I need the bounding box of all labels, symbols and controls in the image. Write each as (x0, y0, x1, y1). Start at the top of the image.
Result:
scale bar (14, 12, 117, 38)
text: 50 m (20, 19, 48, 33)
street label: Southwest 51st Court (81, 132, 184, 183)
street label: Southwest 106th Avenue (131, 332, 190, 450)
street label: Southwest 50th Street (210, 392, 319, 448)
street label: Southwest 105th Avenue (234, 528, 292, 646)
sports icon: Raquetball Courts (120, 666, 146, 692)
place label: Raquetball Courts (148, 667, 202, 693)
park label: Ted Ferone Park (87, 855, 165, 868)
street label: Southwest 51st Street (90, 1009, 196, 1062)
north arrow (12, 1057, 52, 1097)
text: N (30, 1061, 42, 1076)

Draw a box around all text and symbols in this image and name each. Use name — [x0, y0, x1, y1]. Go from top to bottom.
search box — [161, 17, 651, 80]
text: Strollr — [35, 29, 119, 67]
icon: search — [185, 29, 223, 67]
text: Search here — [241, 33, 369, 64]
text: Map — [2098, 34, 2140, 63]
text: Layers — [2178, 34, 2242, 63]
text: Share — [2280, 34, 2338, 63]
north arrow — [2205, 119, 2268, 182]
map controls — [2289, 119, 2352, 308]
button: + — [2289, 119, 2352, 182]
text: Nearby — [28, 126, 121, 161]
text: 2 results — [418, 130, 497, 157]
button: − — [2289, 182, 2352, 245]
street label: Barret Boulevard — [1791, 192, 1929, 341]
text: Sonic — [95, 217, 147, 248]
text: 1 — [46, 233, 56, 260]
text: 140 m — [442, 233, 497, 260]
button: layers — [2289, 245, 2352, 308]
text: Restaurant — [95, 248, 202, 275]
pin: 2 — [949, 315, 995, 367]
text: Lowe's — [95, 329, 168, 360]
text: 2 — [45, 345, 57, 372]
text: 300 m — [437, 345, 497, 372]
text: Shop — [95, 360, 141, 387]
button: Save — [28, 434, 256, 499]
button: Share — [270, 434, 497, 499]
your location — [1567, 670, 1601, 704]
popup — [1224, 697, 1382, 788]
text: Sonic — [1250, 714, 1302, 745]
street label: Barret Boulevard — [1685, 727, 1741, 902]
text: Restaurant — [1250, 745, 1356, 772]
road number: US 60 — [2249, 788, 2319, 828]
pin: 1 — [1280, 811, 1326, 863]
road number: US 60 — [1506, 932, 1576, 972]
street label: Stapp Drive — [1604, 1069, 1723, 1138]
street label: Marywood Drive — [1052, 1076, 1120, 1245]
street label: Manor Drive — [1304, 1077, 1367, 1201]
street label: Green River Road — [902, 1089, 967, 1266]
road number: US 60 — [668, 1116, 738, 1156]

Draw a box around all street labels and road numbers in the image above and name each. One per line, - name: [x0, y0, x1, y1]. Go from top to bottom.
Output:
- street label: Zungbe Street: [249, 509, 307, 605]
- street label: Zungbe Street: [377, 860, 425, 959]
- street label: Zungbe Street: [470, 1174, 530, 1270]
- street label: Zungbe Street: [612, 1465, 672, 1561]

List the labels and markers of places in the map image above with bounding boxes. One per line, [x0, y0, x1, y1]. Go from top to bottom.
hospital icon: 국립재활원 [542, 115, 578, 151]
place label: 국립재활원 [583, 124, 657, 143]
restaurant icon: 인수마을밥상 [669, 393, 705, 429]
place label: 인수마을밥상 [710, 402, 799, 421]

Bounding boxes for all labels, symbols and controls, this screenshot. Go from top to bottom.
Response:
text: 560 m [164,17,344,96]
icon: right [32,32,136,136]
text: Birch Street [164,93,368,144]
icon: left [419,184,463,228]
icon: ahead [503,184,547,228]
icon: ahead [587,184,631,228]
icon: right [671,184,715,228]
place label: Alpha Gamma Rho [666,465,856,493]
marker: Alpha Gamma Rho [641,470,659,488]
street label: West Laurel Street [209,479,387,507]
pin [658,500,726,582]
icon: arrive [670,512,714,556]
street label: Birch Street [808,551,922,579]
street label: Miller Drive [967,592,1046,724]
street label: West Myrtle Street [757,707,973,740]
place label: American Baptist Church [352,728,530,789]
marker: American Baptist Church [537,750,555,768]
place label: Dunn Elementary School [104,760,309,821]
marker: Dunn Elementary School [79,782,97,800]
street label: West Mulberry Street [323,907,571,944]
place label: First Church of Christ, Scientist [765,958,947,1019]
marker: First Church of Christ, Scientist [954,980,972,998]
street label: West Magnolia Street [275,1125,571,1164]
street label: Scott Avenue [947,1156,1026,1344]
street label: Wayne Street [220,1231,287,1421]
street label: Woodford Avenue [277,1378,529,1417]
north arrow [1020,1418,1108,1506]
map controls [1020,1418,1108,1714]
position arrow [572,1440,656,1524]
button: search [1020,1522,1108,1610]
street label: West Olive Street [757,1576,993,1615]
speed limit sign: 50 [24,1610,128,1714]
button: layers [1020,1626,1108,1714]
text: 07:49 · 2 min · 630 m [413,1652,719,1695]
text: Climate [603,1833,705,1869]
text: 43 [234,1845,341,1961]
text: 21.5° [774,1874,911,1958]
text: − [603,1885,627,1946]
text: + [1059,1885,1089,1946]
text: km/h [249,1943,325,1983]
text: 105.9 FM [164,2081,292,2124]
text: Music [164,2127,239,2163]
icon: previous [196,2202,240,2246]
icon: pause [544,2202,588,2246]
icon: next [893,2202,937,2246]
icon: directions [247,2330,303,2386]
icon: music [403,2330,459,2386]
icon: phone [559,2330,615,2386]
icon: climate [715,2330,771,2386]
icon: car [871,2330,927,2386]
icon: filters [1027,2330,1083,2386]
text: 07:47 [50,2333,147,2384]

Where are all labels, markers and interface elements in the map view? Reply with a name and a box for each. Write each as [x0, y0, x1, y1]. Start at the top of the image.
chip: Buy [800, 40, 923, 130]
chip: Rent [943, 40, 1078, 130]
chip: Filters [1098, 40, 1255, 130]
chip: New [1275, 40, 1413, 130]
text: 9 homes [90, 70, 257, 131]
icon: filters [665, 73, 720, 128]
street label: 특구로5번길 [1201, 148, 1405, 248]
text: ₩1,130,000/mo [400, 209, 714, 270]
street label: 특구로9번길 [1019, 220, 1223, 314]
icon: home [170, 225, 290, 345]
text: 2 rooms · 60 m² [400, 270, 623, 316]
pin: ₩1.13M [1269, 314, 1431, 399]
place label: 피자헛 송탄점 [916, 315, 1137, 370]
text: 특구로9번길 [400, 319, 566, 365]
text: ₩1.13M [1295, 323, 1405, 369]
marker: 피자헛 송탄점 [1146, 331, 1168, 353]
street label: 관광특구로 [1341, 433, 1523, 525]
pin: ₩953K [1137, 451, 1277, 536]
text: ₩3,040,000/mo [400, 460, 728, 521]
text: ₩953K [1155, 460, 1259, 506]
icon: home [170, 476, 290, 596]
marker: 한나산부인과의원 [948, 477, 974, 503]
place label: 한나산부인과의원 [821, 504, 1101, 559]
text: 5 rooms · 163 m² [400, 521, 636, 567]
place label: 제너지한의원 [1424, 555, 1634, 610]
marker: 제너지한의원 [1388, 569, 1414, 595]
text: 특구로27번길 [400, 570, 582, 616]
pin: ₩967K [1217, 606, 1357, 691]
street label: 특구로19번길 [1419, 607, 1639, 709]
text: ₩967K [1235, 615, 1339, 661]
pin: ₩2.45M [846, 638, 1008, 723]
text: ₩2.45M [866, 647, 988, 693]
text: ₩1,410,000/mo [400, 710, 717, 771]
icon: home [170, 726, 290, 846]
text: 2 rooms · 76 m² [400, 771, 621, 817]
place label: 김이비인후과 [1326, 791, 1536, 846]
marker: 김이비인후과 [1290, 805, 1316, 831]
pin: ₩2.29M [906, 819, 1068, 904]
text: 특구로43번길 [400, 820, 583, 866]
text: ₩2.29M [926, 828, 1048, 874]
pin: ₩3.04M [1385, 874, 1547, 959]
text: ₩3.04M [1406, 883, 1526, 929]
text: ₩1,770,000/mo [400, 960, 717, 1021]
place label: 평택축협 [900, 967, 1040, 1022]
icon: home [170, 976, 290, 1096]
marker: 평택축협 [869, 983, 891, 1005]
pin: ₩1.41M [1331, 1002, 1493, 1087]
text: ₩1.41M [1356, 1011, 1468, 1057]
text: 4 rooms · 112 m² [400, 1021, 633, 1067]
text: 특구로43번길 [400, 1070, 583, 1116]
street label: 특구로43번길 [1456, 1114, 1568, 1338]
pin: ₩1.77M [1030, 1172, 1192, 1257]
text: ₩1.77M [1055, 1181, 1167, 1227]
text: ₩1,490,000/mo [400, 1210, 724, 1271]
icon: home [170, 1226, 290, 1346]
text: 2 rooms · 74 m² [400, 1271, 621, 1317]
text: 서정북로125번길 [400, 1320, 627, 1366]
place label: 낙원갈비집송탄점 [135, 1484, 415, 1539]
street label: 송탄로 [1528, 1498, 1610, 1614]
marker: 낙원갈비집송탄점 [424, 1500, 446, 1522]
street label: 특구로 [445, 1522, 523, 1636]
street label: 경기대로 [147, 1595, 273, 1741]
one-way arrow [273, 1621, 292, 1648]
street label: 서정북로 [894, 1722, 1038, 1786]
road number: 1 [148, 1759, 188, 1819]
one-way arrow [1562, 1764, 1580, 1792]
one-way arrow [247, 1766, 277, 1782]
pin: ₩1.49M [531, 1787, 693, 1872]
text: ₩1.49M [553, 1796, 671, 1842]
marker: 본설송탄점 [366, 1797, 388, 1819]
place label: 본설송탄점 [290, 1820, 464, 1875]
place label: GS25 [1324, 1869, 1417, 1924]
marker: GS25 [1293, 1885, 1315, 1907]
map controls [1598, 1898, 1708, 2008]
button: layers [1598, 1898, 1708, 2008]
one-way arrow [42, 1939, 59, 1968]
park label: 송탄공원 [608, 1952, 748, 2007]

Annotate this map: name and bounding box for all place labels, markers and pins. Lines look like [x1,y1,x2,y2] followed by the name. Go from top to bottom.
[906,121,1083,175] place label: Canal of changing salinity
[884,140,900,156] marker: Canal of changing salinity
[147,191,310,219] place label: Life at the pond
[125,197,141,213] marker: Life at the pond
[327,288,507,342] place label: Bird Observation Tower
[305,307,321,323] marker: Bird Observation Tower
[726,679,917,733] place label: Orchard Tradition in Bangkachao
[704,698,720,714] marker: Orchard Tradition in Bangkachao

| Task brief |
Tell how many lines in the entries above include the word "each", and respond with the number alone.

| Task solution |
4